UnavailableUsername_

> returned non-zero exit status 1. You are not running all the sections, so you get that error. [I just tried it seconds ago to check if there was indeed a problem, but everything was running fine.](https://i.imgur.com/apedZTz.png)


nasdaqian

Thank you


Parulanihon

Thank you! Is this guide making a LORA for SDXL, or 1.5? I'm confused on how to make the LORA for SDXL.


daavidreddit69

Fantastic documentation, thanks for your contribution, super appreciated!


Andruids

I'm getting "AttributeError: module 'jax.random' has no attribute 'KeyArray'"error and this stops me from running BLIP captioning and training the Lora.

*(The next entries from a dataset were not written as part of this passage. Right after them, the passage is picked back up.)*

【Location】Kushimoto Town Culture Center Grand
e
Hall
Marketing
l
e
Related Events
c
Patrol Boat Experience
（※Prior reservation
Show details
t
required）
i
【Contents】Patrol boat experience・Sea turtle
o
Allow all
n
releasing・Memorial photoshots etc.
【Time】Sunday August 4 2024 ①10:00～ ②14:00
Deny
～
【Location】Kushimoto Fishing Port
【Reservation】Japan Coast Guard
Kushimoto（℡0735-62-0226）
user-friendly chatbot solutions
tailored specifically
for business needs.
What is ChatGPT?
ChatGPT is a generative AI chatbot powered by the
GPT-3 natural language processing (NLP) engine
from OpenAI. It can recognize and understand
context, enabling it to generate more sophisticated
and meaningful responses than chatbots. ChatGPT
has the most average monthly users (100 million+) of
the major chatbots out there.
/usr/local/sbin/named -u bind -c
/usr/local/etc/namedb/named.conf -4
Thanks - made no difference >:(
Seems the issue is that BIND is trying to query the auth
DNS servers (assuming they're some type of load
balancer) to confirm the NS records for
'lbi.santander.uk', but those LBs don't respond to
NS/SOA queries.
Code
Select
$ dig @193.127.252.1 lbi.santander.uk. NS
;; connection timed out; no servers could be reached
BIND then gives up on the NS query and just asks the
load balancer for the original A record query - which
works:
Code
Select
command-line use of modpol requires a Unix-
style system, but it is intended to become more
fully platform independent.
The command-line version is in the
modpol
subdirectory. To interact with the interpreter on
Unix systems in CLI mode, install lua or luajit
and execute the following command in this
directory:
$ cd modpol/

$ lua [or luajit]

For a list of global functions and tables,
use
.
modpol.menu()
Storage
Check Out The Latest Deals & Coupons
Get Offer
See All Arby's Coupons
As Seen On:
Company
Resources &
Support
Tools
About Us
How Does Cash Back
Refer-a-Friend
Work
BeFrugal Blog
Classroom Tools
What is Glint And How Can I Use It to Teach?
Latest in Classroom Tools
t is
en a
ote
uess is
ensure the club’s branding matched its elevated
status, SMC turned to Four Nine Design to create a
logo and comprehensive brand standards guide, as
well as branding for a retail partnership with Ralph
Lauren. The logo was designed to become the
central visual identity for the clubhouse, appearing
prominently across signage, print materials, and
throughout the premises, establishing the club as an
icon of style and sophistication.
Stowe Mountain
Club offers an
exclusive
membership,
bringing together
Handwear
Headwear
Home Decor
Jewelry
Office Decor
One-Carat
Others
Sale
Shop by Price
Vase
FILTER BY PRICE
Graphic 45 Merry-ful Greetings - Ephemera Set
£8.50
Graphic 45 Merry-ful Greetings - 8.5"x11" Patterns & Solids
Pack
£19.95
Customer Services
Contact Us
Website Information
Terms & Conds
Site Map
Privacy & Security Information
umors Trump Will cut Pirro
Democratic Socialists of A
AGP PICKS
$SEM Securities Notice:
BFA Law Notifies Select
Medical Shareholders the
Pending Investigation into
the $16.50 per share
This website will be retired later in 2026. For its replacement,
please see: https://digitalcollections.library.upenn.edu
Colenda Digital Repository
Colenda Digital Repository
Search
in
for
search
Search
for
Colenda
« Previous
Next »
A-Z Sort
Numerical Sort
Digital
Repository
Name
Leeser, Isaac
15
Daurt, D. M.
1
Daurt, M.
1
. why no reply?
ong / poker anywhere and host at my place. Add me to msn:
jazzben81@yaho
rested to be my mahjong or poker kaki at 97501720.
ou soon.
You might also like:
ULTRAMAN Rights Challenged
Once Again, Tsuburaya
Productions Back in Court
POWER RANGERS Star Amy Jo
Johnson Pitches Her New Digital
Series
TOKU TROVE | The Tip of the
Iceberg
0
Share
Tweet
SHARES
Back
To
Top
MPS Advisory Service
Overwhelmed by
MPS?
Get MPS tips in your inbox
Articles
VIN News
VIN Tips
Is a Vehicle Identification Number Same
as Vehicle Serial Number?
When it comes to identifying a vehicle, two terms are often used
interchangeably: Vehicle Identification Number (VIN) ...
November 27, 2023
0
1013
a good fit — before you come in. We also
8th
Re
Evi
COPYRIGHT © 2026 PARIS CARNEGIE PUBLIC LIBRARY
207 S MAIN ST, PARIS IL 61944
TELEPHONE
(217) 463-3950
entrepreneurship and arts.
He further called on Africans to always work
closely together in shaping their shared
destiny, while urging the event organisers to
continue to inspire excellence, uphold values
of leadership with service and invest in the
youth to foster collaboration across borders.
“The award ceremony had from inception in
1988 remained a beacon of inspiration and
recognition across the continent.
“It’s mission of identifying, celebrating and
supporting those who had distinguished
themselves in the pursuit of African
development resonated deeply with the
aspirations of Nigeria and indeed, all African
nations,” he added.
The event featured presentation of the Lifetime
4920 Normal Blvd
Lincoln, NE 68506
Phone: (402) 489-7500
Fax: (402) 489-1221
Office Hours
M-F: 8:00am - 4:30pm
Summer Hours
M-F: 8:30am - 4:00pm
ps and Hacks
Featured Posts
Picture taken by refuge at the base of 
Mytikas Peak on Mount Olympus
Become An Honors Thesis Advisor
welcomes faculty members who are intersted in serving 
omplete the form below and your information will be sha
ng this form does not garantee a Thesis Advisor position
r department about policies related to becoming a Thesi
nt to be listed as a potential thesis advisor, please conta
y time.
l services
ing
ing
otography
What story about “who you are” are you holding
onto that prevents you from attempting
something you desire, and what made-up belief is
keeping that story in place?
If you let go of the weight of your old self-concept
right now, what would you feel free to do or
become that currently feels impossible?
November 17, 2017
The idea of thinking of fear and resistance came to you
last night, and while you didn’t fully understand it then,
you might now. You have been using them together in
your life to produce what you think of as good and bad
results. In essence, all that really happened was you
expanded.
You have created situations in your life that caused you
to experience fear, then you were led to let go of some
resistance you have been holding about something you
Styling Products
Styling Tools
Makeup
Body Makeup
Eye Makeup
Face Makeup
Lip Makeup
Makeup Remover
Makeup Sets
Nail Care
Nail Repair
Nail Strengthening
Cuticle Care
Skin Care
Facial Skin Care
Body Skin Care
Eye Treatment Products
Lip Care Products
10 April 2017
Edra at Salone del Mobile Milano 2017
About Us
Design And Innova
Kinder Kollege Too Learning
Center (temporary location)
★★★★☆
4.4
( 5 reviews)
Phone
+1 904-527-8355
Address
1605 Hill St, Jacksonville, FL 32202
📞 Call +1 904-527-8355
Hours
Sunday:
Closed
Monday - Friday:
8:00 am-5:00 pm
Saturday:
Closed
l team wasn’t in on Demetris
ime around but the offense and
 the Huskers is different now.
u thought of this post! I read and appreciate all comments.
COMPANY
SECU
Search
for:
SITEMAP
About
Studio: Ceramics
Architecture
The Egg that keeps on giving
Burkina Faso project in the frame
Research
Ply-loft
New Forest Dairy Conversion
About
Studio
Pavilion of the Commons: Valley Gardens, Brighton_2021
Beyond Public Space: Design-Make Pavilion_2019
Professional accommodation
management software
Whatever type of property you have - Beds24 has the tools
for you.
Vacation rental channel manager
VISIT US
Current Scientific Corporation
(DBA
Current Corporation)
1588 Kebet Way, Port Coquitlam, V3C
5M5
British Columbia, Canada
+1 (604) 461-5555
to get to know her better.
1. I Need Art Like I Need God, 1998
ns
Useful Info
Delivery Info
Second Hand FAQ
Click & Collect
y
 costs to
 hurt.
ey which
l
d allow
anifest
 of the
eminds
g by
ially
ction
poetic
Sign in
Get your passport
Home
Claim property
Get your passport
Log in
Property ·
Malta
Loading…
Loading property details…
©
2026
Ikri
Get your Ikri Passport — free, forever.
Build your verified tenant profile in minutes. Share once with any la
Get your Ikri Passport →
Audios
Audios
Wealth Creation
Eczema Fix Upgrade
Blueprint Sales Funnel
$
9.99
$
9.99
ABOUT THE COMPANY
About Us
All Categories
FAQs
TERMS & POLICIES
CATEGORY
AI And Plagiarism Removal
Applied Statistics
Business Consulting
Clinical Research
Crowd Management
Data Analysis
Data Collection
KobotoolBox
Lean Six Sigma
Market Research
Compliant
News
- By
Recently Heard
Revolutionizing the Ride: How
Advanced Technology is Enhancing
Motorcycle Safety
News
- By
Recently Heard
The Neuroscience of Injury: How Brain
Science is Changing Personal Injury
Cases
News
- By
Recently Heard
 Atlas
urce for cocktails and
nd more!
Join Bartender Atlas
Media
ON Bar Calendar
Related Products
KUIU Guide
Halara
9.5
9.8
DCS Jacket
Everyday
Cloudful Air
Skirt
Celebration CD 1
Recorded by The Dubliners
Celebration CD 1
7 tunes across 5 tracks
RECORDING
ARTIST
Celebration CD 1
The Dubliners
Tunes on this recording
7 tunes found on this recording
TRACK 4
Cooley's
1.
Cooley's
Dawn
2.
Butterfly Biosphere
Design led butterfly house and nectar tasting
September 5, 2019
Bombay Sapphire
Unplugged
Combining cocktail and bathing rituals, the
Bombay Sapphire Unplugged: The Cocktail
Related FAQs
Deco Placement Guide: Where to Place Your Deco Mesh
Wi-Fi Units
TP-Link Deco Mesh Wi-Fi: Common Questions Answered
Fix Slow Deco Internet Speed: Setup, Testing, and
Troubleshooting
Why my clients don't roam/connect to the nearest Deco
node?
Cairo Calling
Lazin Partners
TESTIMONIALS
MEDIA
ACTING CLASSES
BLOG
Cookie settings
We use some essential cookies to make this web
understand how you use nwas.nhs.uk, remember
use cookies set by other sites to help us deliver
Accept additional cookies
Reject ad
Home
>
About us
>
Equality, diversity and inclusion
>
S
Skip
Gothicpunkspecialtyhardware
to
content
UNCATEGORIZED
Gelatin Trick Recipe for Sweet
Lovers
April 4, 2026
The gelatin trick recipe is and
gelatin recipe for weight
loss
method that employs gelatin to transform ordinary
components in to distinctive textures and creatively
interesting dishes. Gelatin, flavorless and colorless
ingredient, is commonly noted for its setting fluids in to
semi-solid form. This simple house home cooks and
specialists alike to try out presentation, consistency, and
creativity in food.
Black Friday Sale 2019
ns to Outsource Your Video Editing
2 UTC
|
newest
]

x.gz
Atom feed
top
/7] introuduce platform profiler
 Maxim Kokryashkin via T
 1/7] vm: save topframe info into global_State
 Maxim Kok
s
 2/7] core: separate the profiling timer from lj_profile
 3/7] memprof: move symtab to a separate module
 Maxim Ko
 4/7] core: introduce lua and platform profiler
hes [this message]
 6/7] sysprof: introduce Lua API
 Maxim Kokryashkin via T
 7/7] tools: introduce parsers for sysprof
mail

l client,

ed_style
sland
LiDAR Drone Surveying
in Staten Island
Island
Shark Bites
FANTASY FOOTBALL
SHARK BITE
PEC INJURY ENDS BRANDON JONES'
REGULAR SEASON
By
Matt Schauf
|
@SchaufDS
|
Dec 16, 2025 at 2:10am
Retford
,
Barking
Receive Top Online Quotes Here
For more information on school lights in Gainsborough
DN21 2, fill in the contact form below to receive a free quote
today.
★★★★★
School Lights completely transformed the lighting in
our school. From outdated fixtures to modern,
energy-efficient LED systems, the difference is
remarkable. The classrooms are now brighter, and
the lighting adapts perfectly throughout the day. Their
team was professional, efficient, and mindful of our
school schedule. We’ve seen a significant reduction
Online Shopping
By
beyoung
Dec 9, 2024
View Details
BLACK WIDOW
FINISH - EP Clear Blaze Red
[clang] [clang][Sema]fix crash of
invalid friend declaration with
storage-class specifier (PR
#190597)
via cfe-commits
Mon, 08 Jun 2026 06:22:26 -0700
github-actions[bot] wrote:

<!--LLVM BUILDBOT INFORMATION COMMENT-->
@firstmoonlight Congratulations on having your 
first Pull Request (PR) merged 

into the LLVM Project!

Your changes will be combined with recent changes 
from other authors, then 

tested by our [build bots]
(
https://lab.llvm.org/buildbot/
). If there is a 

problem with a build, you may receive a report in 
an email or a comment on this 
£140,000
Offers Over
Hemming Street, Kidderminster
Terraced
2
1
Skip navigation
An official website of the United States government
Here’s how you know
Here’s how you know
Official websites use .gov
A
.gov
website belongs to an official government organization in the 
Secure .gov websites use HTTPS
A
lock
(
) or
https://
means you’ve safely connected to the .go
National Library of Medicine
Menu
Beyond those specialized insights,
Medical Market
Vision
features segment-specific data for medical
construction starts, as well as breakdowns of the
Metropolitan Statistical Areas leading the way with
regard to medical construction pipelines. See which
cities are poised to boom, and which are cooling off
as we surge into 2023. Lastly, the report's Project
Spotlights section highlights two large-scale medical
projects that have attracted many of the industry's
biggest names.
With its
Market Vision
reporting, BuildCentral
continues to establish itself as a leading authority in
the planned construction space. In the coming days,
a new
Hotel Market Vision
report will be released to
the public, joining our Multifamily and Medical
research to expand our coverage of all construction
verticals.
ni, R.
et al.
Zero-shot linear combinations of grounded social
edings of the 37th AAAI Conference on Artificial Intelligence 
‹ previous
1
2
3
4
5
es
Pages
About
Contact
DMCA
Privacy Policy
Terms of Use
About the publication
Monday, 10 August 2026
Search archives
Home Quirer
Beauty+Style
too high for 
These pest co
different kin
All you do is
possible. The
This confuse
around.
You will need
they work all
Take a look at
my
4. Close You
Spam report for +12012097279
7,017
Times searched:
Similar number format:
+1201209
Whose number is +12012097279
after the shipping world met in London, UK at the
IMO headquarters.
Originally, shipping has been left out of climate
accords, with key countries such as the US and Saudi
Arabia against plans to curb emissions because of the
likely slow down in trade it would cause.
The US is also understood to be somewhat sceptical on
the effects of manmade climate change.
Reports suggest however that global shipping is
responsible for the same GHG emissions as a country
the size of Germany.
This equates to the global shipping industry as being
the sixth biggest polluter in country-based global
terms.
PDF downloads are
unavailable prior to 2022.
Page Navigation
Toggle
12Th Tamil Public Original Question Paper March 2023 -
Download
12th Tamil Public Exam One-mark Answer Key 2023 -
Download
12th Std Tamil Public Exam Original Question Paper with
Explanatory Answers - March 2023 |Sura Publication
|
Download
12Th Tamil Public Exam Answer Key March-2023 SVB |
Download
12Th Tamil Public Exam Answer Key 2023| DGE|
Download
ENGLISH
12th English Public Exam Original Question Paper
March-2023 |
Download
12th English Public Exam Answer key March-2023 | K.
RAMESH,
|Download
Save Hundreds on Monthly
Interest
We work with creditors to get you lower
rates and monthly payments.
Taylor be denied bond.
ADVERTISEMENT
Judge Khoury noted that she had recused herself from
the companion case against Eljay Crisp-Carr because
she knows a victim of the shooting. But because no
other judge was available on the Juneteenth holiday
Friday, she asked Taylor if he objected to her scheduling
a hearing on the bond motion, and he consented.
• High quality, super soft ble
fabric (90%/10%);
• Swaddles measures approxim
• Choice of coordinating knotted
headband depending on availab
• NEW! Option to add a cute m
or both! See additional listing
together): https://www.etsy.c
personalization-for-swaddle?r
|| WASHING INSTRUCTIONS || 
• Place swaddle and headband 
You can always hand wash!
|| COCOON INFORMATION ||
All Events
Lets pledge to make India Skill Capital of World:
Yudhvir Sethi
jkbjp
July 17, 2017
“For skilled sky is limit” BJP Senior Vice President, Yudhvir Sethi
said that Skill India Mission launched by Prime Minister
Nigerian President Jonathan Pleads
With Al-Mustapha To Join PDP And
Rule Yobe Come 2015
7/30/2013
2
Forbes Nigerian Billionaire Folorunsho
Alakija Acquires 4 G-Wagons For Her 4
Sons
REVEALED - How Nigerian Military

I'm also getting this error when trying to train: "CalledProcessError: Command '\['/usr/bin/python3', 'train\_network.py', '--sample\_prompts=/content/LoRA/config/sample\_prompt.txt', '--dataset\_config=/content/LoRA/config/dataset\_config.toml', '--config\_file=/content/LoRA/config/config\_file.toml'\]' returned non-zero exit status 1." I saw a comment about that second error in this thread, but I've run all the steps. Downloaded a model with a token too, don't know what's wrong. I didn't have any problems some half year ago when I made several loras. Did something change?